### Brano proposto

---*---

Camion-bomba contro l’hotel Marriott, muoiono a decine
Ancora un attentato dei fondamentalisti islamici. Almeno 60 vittime e un centinaio di feriti, bilancio in crescita
Un massacro: la firma è quella dell’estremismo islamista, ancora una volta. L’attentato di oggi, sabato 20 settembre, contro l’hotel Marriott di Islamabad, capitale del Pakistan, è un nuovo sanguinoso capitolo della strategia del terrore perseguita dai gruppi combattenti genericamente riuniti sotto l’egida di al Qaeda. Almeno 50 chili di esplosivo ad alto potenziale sono stati impiegati per devastare l’albergo, dove era in corso un ricevimento cui partecipavano una delegazione della Banca Mondiale e diplomatici statunitensi. Il ricevimento era organizzato dal presidente della locale Camera in onore del nuovo Presidente della Repubblica pakistana, Asif Alì Zardari, vedovo di Benazir Bhutto, che al momento della strage si trovava a cena nella sua residenza, a poche centinaia di metri dal luogo del fatto insieme, insieme a vari alti dignitari di governo. Il Marriott, già preso di mira in passato in altri tentativi di strage sventati, è una destinazione popolare per gli occidentali di passaggio per la capitale, da qui le sgradite attenzioni dei fanatici di turno.

---*---

### Sezione dati

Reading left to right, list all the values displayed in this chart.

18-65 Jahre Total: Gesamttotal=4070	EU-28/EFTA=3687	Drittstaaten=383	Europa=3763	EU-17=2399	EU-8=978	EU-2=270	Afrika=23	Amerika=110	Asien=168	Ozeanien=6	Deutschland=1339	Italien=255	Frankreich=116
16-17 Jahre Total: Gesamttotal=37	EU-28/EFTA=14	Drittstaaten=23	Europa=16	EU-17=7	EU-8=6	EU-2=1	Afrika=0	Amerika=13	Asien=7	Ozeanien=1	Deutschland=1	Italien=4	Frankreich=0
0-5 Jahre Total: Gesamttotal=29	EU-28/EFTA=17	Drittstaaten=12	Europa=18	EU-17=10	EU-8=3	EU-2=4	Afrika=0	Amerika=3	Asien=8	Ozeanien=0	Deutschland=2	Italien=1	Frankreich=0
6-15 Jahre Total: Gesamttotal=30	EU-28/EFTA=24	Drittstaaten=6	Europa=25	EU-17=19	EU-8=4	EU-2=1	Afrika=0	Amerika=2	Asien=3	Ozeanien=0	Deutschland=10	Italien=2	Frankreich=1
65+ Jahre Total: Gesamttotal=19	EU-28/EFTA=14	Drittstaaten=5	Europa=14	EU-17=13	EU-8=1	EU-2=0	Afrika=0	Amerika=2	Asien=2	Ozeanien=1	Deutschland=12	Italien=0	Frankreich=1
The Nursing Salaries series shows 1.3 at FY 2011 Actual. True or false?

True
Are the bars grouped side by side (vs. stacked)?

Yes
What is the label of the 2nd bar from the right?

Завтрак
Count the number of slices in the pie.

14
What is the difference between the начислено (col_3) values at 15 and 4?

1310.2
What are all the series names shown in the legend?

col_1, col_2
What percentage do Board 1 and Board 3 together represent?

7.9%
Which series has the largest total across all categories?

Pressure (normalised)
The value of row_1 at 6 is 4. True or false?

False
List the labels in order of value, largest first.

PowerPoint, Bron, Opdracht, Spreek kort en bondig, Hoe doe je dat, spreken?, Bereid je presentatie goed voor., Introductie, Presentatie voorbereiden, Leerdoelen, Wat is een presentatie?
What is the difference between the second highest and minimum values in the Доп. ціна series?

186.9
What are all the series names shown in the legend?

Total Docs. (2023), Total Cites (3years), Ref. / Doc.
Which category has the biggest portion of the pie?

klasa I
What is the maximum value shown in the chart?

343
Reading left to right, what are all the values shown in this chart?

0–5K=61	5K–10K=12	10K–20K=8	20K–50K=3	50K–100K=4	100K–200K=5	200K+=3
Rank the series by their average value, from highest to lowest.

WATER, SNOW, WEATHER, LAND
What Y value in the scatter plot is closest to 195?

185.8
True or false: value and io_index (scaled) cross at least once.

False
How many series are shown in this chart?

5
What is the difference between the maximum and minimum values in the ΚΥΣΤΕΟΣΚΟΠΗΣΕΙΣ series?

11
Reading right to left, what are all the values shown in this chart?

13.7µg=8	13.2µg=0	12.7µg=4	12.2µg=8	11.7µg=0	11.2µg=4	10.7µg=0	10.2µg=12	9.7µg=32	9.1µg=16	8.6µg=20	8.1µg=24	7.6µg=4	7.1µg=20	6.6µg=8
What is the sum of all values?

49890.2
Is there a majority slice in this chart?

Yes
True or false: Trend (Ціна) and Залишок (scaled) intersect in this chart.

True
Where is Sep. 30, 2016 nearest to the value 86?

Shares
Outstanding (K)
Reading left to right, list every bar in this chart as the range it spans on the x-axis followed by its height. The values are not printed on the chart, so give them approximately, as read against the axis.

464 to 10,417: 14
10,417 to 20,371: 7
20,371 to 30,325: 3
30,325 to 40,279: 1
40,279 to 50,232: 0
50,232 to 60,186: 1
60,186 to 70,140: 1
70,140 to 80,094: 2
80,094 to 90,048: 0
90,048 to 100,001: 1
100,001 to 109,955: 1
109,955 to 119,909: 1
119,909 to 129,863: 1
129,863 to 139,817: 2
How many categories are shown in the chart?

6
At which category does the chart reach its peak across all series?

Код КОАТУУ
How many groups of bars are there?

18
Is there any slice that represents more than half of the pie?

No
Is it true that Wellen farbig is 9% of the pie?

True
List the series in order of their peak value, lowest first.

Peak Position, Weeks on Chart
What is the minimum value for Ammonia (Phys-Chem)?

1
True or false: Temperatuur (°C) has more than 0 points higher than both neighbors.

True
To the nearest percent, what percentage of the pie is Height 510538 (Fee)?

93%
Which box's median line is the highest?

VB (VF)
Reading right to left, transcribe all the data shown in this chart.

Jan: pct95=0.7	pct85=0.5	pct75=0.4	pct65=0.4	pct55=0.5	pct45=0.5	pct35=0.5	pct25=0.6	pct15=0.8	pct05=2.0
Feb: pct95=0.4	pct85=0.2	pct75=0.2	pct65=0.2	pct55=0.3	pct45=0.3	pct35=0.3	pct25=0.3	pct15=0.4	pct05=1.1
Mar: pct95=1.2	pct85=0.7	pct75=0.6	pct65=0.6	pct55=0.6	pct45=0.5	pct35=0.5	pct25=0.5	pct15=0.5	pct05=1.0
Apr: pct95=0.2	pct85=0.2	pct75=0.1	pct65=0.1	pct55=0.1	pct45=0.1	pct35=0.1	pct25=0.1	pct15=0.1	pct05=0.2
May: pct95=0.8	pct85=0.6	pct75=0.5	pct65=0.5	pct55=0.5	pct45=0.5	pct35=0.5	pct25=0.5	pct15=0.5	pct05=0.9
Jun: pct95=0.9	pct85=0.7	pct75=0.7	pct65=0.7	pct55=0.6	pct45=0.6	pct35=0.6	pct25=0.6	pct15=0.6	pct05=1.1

---*---

Riprendi l'articolo sull'attentato all'hotel Marriott di Islamabad e scrivine il seguito a partire dall'ultima frase. Le voci riportate sopra non servono in alcun modo per questo esercizio.

### Esito del compito
Le vittime sarebbero al momento in cui scriviamo non meno di 60, e probabilmente di più; i feriti almeno un centinaio. La tecnica utilizzata è quella del camion-bomba, con ogni probabilità condotto da un attentatore suicida: poco dopo le 16 ora italiana, un’accelerata improvvisa e prima ancora che la sicurezza potesse reagire, un’esplosione devastante ha lasciato una buca profonda vari metri. L’albergo, in preda alle fiamme, ospita ancora varie persone che si cerca di recuperare. Sembra che quasi tutti i coinvolti siano pakistani, relativamente pochi gli stranieri, e non vi sarebbero italiani. La rivendicazione giunta alcune ore dopo il fatto viene da un’organizzazione islamista legata alla "galassia" al Qaeda. Il presidente Zardari oggi stesso aveva tuonato in parlamento contro la violenza terroristica, ma anche contro le violazioni della sovranità pakistana condotte regolarmente dali Stati Uniti nella loro caccia ai gruppi combattenti che si muovono lungo l’accidentata e remota frontiera tribale afghana.